Spark Trader Limited Reports:

Community agreement
Before and even during the pandemic, communities around the world adopted new learning goals to more fully express the knowledge, skills and character that contribute to purposeful citizenship.
“Social and emotional skills are an important development outcome in their own right,” says the Organisation for Economic Co-operation and Development’s (OECD) first international survey of social and emotional skills. The ability of citizens to adapt, to be resourceful, to respect others, to cooperate with others and to take individual and collective responsibility is increasingly becoming the hallmarks of a well-functioning society. Skills such as cooperation, empathy and tolerance are key for citizens and countries to achieve the Sustainable Development Goals and effectively engage and promote democratic institutions.”
As CASEL suggests, more and more systems are promoting social and emotional learning and trying to track growth while avoiding using early measures in the old accountability system.
Learning goals are increasingly guided by science-based, whole-child design principles that include enriching learning experiences, developing relationships, and comprehensive support.
An example of a regional community agreement on rich learning experiences is Kansas City, which aims to empower all 100,000 high school students to benefit from community-related projects, internships, and entrepreneurial experiences (see case study).

In terms of comprehensive support, Hyland Public Schools shares a commitment that every student knows their name, strengths and needs, and that graduates are prepared for the future they choose.
Cajon Valley USD serves different East San Diego Counties with a complete children’s principles and a mission of “happy kids, healthy relationships, and a path to gainful employment.”
In Redefining Student Success: Building A New Vision for Transformational Leadership, Teaching, and Learning, Ken Kay and Suzy Bose emphasize the importance of creative problem solving, inviting students to take on society’s greatest challenges while fostering innovation and entrepreneurship.
Connect to learn
After shedding light on inequality, the pandemic accelerated connected learning — technology that makes it possible to mix learning with more home devices and better broadband access. And, despite the challenges in distance learning, interest in active learning — inquiry-driven, project-based, often community-connected experiences — continues to grow.

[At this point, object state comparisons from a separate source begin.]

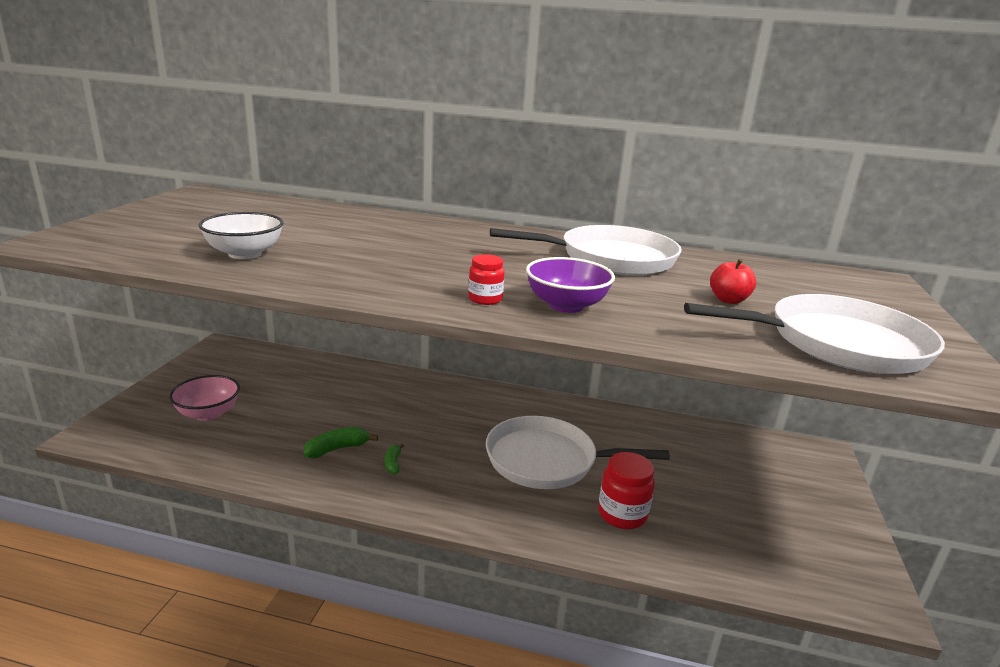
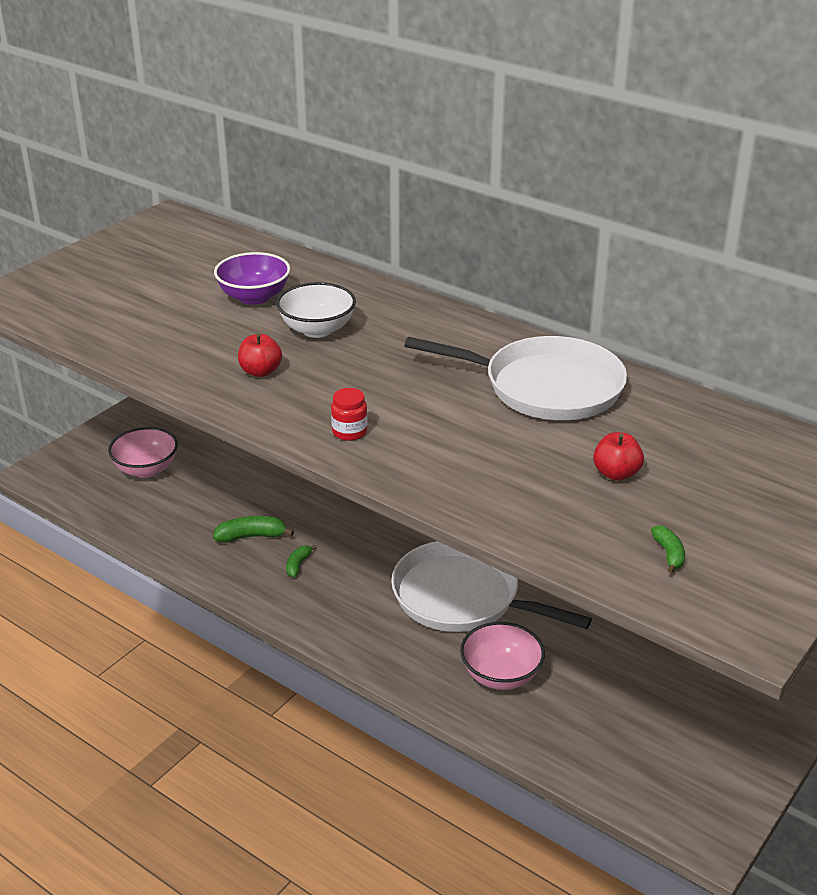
camera: 25 degrees right, 10 degrees up
(245, 254) = (163, 333): white bowl -> white bowl (317, 329)
(363, 269) = (260, 371): none -> red apple
(566, 305) = (424, 453): purple bowl -> purple bowl (254, 297)
(622, 514) = (501, 675): red jar -> pink bowl
(838, 343) = (669, 554): white pan -> green banana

In Kansas City, 75 high schools in 31 systems are adding more # Real-world learning, including internships, community connection programs, and entrepreneurial experiences (see case study).
The NATIONAL CAPS Network is affiliated with 123 school districts and is dedicated to real world and project-based professional learning strategies through collaboration with business and community partners. They promote exploration and self-discovery, while developing professional skills and entrepreneurial thinking.
The George Lucas Educational Foundation describes the trend as “real, challenging, positive and relevant learning experiences.” They point to a growing body of research showing that project-based learning is an important lever for young people to build institutions, acquire knowledge, and make academic progress faster and more sustainably.
In The Power of Place, we describe these community-related learning strategies as learner-centered, inquiry-based, interdisciplinary, and community as a classroom, design thinking, and local to global context.